Let’s say for a moment I can admit that I am good at talking with women, something I oddly worked hard not to be when I was younger; Why, well because I didn’t want to be like my biological father who has apparently was very good with women, well the number of kids with different mothers he produced seem to be proof enough.
So just like a movie plot, I envitably put myself in a path I was avoiding. However there’s more fucking mumbo jumbo that seems to be (weird) & frustrates me.
In this blog I want to talk about the things we supposingly inherent without any dire knowledge, fucking nature/nurture situation right.
I never knew my father, he was rather busy putting his dick everywhere else than to come around check how his lookalike was doing; that’s the first thing that got on my nerves as a kid, constantly being told that I looked like someone I didn’t know. People would literally look at me like a museum piece, in fascination, like “wow, you have his exact bone structure”. It seemed I inherent this man’s face, although I want to believe my face looks like my mothers, but whatever.
It turns out later I inherited a lot of things from this dude than I thought, things I thought were naturally my own desire, hell I still believe that, but the coincidence of it all fucked me up. Even the things that I inheritedly gained from my mother don’t make entire sense. My mother was apparently very good with maths and athletics (running) which I was naturally good at as well, in fact I loved it, and had no prior details that my mother was into it or good at it, naturally all my mothers kids attempted athletics in our school days, fucking weird, maybe it all that chasing she gave us to whoop us that became inherited.
I assumed math was just a thing I loved, it was natural to me. I’d spend days on end just studying it, so imagine my surprise learning later than my mom was also good in maths, again something she never really told me. In the maths department, I think my sister was the only one who kinda didn’t inherited the gift, sorry little sister at least you’re very good at accounting, which has numbers. Yeah, naturally my mother loves money, we all love money, but my mom is on her own level.
So how this post came about is that my friend Mlondi was laughing at me, I was telling him about a girl I liked, that I happened to have had the guts to kiss. He chose to change the whole subject and noted my “charming” ability with women, which I can admit I have, but not all of them, I’m very shy, that’s my kryptonite.
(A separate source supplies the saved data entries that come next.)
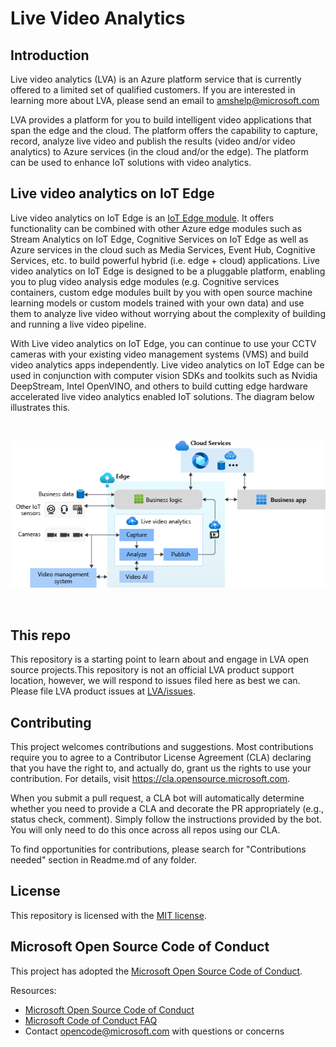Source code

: 
# Live Video Analytics

## Introduction
Live video analytics (LVA) is an Azure platform service that is currently offered to a limited set of qualified customers. If you are interested in learning more about LVA, please send an email to <amshelp@microsoft.com>

LVA provides a platform for you to build intelligent video applications that span the edge and the cloud. The platform offers the capability to capture, record, analyze live video and publish the results (video and/or video analytics) to Azure services (in the cloud and/or the edge). The platform can be used to enhance IoT solutions with video analytics. 

## Live video analytics on IoT Edge
Live video analytics on IoT Edge is an [IoT Edge module](http://docs.microsoft.com/en-us/azure/marketplace/iot-edge-module). It offers functionality can be combined with other Azure edge modules such as Stream Analytics on IoT Edge, Cognitive Services on IoT Edge as well as Azure services in the cloud such as Media Services, Event Hub, Cognitive Services, etc. to build powerful hybrid (i.e. edge + cloud) applications. Live video analytics on IoT Edge is designed to be a pluggable platform, enabling you to plug video analysis edge modules (e.g. Cognitive services containers, custom edge modules built by you with open source machine learning models or custom models trained with your own data) and use them to analyze live video without worrying about the complexity of building and running a live video pipeline.

With Live video analytics on IoT Edge, you can continue to use your CCTV cameras with your existing video management systems (VMS) and build video analytics apps independently. Live video analytics on IoT Edge can be used in conjunction with computer vision SDKs and toolkits such as Nvidia DeepStream, Intel OpenVINO, and others to build cutting edge hardware accelerated live video analytics enabled IoT solutions. The diagram below illustrates this.

<br />
<p align="center">
  <img src="./images/LVA-product-diagram.png" title="LVA on IoT Edge"/>
</p>
<br />


## This repo
This repository is a starting point to learn about and engage in LVA open source projects.This repository is not an official LVA product support location, however, we will respond to issues filed here as best we can. Please file LVA product issues at [LVA/issues](https://github.com/Azure/live-video-analytics/issues).

## Contributing
This project welcomes contributions and suggestions. Most contributions require you to agree to a Contributor License Agreement (CLA) declaring that you have the right to, and actually do, grant us the rights to use your contribution. For details, visit https://cla.opensource.microsoft.com.

When you submit a pull request, a CLA bot will automatically determine whether you need to provide a CLA and decorate the PR appropriately (e.g., status check, comment). Simply follow the instructions provided by the bot. You will only need to do this once across all repos using our CLA.

To find opportunities for contributions, please search for "Contributions needed" section in Readme.md of any folder.

## License
This repository is licensed with the [MIT license](https://github.com/Azure/live-video-analytics/blob/master/LICENSE).

## Microsoft Open Source Code of Conduct

This project has adopted the [Microsoft Open Source Code of Conduct](https://opensource.microsoft.com/codeofconduct/).

Resources:

- [Microsoft Open Source Code of Conduct](https://opensource.microsoft.com/codeofconduct/)
- [Microsoft Code of Conduct FAQ](https://opensource.microsoft.com/codeofconduct/faq/)
- Contact [opencode@microsoft.com](mailto:opencode@microsoft.com) with questions or concerns
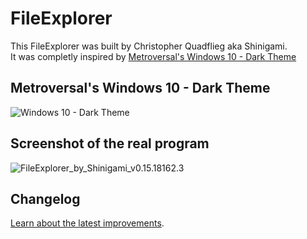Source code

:# FileExplorer

This FileExplorer was built by Christopher Quadflieg aka Shinigami.  
It was completly inspired by [Metroversal's Windows 10 - Dark Theme](https://metroversal.deviantart.com/art/Windows-10-Dark-Theme-515479771)

## Metroversal's Windows 10 - Dark Theme
![Windows 10 - Dark Theme](https://orig00.deviantart.net/dcd4/f/2015/067/5/6/windows_10___dark_theme_by_metroversal-d8iwiqj.png)

## Screenshot of the real program
![FileExplorer_by_Shinigami_v0.15.18162.3](https://pre00.deviantart.net/2019/th/pre/f/2018/162/3/b/fileexplorer_by_shinigami_v0_15_18162_3_by_bdragon92-dce38by.png)

## Changelog

[Learn about the latest improvements](CHANGELOG.md).
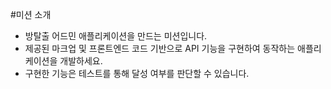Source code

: #미션 소개
- 방탈출 어드민 애플리케이션을 만드는 미션입니다.
- 제공된 마크업 및 프론트엔드 코드 기반으로 API 기능을 구현하여 동작하는 애플리케이션을 개발하세요.
- 구현한 기능은 테스트를 통해 달성 여부를 판단할 수 있습니다.
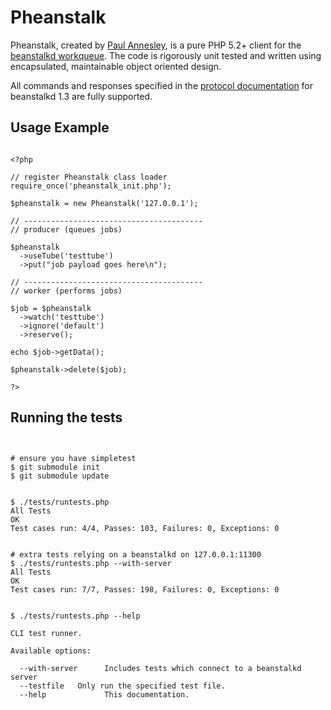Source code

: Pheanstalk
==========

Pheanstalk, created by [Paul Annesley][1], is a pure PHP 5.2+ client for the [beanstalkd workqueue][2].  The code is rigorously unit tested and written using encapsulated, maintainable object oriented design.

All commands and responses specified in the [protocol documentation][3] for beanstalkd 1.3 are fully supported.

  [1]: http://paul.annesley.cc/
  [2]: http://xph.us/software/beanstalkd/
  [3]: http://github.com/kr/beanstalkd/tree/v1.3/doc/protocol.txt?raw=true

Usage Example
-------------

<pre><code class="php">
&lt;?php

// register Pheanstalk class loader
require_once('pheanstalk_init.php');

$pheanstalk = new Pheanstalk('127.0.0.1');

// ----------------------------------------
// producer (queues jobs)

$pheanstalk
  ->useTube('testtube')
  ->put("job payload goes here\n");

// ----------------------------------------
// worker (performs jobs)

$job = $pheanstalk
  ->watch('testtube')
  ->ignore('default')
  ->reserve();

echo $job->getData();

$pheanstalk->delete($job);

?&gt;
</code></pre>


Running the tests
-----------------

<pre><code>

# ensure you have simpletest
$ git submodule init
$ git submodule update


$ ./tests/runtests.php
All Tests
OK
Test cases run: 4/4, Passes: 103, Failures: 0, Exceptions: 0


# extra tests relying on a beanstalkd on 127.0.0.1:11300
$ ./tests/runtests.php --with-server
All Tests
OK
Test cases run: 7/7, Passes: 198, Failures: 0, Exceptions: 0


$ ./tests/runtests.php --help

CLI test runner.

Available options:

  --with-server      Includes tests which connect to a beanstalkd server
  --testfile <path>  Only run the specified test file.
  --help             This documentation.
</code></pre>
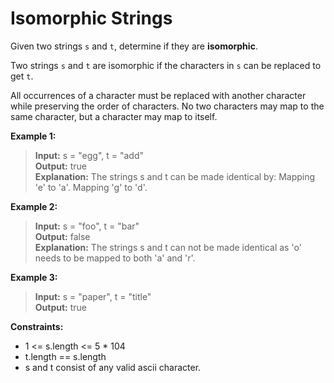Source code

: # Isomorphic Strings

Given two strings `s` and `t`, determine if they are **isomorphic**.

Two strings `s` and `t` are isomorphic if the characters in `s` can be replaced to get `t`.

All occurrences of a character must be replaced with another character while preserving the order of characters. No two characters may map to the same character, but a character may map to itself.

 

**Example 1:**
>  **Input:** s = "egg", t = "add"  
>  **Output:** true  
>  **Explanation:**
The strings s and t can be made identical by:
Mapping 'e' to 'a'.
Mapping 'g' to 'd'.

**Example 2:**
>  **Input:** s = "foo", t = "bar"  
>  **Output:** false  
>  **Explanation:**
The strings s and t can not be made identical as 'o' needs to be mapped to both 'a' and 'r'.

**Example 3:**
>  **Input:** s = "paper", t = "title"  
>  **Output:** true  


**Constraints:**
  * 1 <= s.length <= 5 * 104
  * t.length == s.length
  * s and t consist of any valid ascii character.
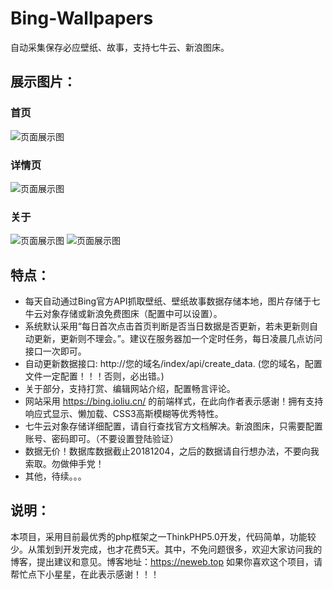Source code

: # Bing-Wallpapers
自动采集保存必应壁纸、故事，支持七牛云、新浪图床。

## 展示图片：
### 首页
![页面展示图](https://xiaolexin.github.io/le/bing2.png)
### 详情页
![页面展示图](https://xiaolexin.github.io/le/bing3.png)
### 关于
![页面展示图](https://xiaolexin.github.io/le/bing4.png)
![页面展示图](https://xiaolexin.github.io/le/bing5.png)

## 特点：

* 每天自动通过Bing官方API抓取壁纸、壁纸故事数据存储本地，图片存储于七牛云对象存储或新浪免费图床（配置中可以设置）。
* 系统默认采用“每日首次点击首页判断是否当日数据是否更新，若未更新则自动更新，更新则不理会。”。建议在服务器加一个定时任务，每日凌晨几点访问接口一次即可。
* 自动更新数据接口: http://您的域名/index/api/create_data. (您的域名，配置文件一定配置！！！否则，必出错。)
* 关于部分，支持打赏、编辑网站介绍，配置畅言评论。
* 网站采用 https://bing.ioliu.cn/ 的前端样式，在此向作者表示感谢！拥有支持响应式显示、懒加载、CSS3高斯模糊等优秀特性。
* 七牛云对象存储详细配置，请自行查找官方文档解决。新浪图床，只需要配置账号、密码即可。（不要设置登陆验证）
* 数据无价！数据库数据截止20181204，之后的数据请自行想办法，不要向我索取。勿做伸手党！
* 其他，待续。。。

## 说明：

本项目，采用目前最优秀的php框架之一ThinkPHP5.0开发，代码简单，功能较少。从策划到开发完成，也才花费5天。其中，不免问题很多，欢迎大家访问我的博客，提出建议和意见。博客地址：https://neweb.top 如果你喜欢这个项目，请帮忙点下小星星，在此表示感谢！！！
However he continues to add that “bro, you were avoiding to be like your dad but look at you man, just a charmer”
He then goes “You thought you naturally loved martial arts too, but turns out it’s inherited from your father, you can’t avoid this shit”
Yeah, that’s the most messed up thing I heard a while back, the fact that my biological father was obsessed with not only climbing things but martial arts or anything related to karate; these things which I was growing up obsessed with, things that literally designed who I became right now.
That is fucked up right‼! Don’t get me wrong, in no way I am concluding that I am not my own person, fuck that, I know who I am, but that doesn’t mean the situation itself isn’t scary. I mean how many things do I believe I naturally like or love but no, it’s inherited?
We create our own fate, at least I believe that, most people put that faith in the many “Gods” that exists, and that’s fine too. We all should believe in different things, it’s what makes this whole living thing interesting.
I am in ponder though, really, how many things do I enjoy doing, love, gestures I make that were inherited that I don’t know about, is it even true or is it all just a coincidence?
What are your thoughts? Write me your weird shit, and let’s laugh about it.